Çocukluk yetişkin hayatımızı ne kadar belirliyor?

Helene Guldberg, çocukluğun yaşamın geri kalanındaki belirleyiciliği üzerine tartışılması gereken fikirler öne sürüyor.

Dr. Helene Guldberg / kemalsayar.com

Çocukluk yetişkin hayatımızı ne kadar belirliyor ?

Bilim yaygınlaşmış iddialara rağmen çocukluk deneyimlerinin yetişkin yaşamlarımızı belirlediği iddiasını desteklememektedir.

Zor çocuk, ihmalkâr ya da müdahaleci ebeveynlik meselelerinin iyilik halimiz ve merkezi sinir sistemimiz üzerinde kalıcı bir iz bırakabileceği iddialarının doğru olmadığını biliyor muydunuz?

Psikanalist psikoterapist Sue Gerhardt, Why Love Matters: How Affection Shapes a Baby's Brain kitabında bebeklik döneminde ebeveyn bakımının yetersiz olmasının yetişkinlikte strese tepki verme yeteneğini sınırlayacağı, depresyon, bağımlılık ve anoreksiya gibi durumlara duyarlılığı artıracağını söylüyor. Keşifleri Gedhart’ı, "ebeveynlerin yanlış bilgisinin veya bir bebeğe bakma konusundaki yetersizliklerinin çocuklarda ömür boyu sürecek ve kaçınılmaz olarak başkalarına da zarar verecek engeller oluşturabileceği" sonucuna ulaştırmış. Görünüşe göre çocuk yetiştirmek o kadar hassas bir konu ki, mesela bir bebeğin ağlamasını çok sık görmezden gelmek bebeğin daha sonraki yaşamında çok derin etkiler bırakabiliyor.

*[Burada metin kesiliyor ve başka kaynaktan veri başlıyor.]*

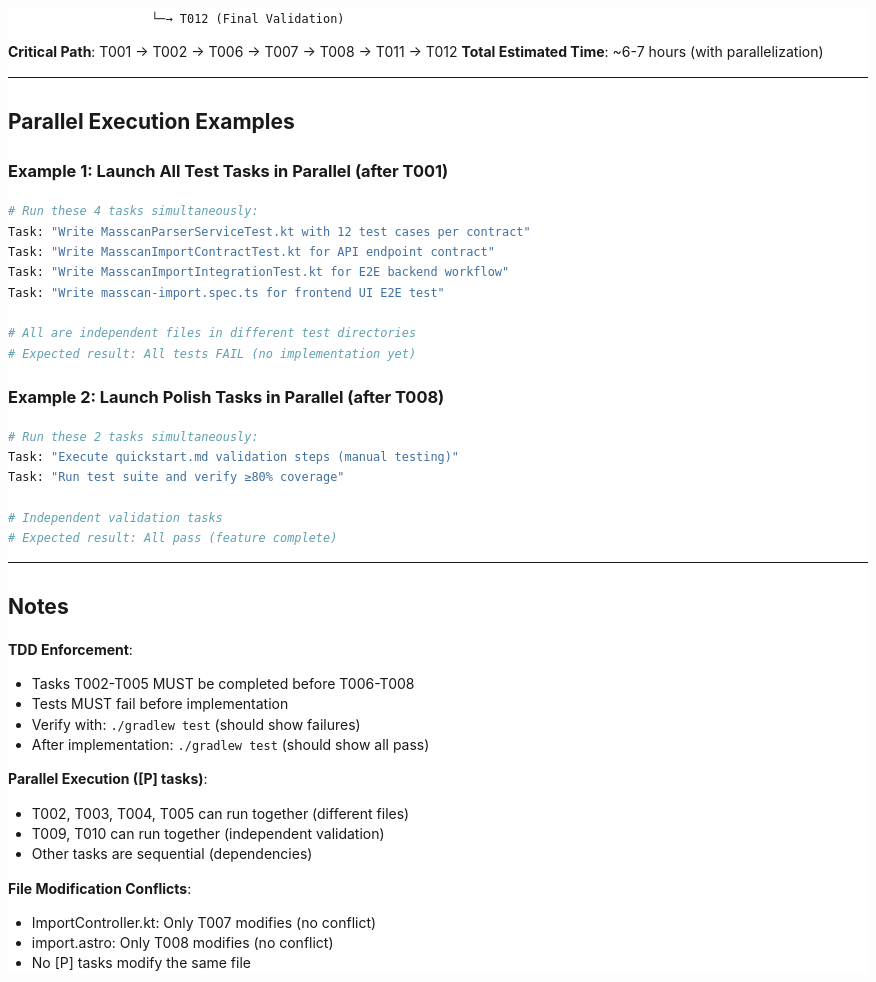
 ```
                    └─→ T012 (Final Validation)
```

**Critical Path**: T001 → T002 → T006 → T007 → T008 → T011 → T012
**Total Estimated Time**: ~6-7 hours (with parallelization)

---

## Parallel Execution Examples

### Example 1: Launch All Test Tasks in Parallel (after T001)
```bash
# Run these 4 tasks simultaneously:
Task: "Write MasscanParserServiceTest.kt with 12 test cases per contract"
Task: "Write MasscanImportContractTest.kt for API endpoint contract"
Task: "Write MasscanImportIntegrationTest.kt for E2E backend workflow"
Task: "Write masscan-import.spec.ts for frontend UI E2E test"

# All are independent files in different test directories
# Expected result: All tests FAIL (no implementation yet)
```

### Example 2: Launch Polish Tasks in Parallel (after T008)
```bash
# Run these 2 tasks simultaneously:
Task: "Execute quickstart.md validation steps (manual testing)"
Task: "Run test suite and verify ≥80% coverage"

# Independent validation tasks
# Expected result: All pass (feature complete)
```

---

## Notes

**TDD Enforcement**:
- Tasks T002-T005 MUST be completed before T006-T008
- Tests MUST fail before implementation
- Verify with: `./gradlew test` (should show failures)
- After implementation: `./gradlew test` (should show all pass)

**Parallel Execution ([P] tasks)**:
- T002, T003, T004, T005 can run together (different files)
- T009, T010 can run together (independent validation)
- Other tasks are sequential (dependencies)

**File Modification Conflicts**:
- ImportController.kt: Only T007 modifies (no conflict)
- import.astro: Only T008 modifies (no conflict)
- No [P] tasks modify the same file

Erken dönemde yaşadıklarımız ile belirlendiğimiz “bebeklik determinizmi” fikri giderek daha fazla destekleniyor. 1997'de önceki First Lady ve şimdi New York senatörü olan Hillary Clinton, popüler olan bu tartışmayı şekillendirmek için sinirbilimdeki gelişmelerden yararlandı. Beyaz Saray’da gerçekleşen konferansta erken dönem deneyimlerinin "hayatın geri kalanını şekillendirecek kapasitelerin" gelişiminden sorumlu olduğunu ve "beynin nasıl şekillendiğini belirleyeceğini" iddia etti. İlk üç yıldaki deneyimler tarafından “çocukların barışçıl, saldırgan, adanmış ya da disiplinsiz olup olmayacağının” belirleneceği fikri desteklendi. 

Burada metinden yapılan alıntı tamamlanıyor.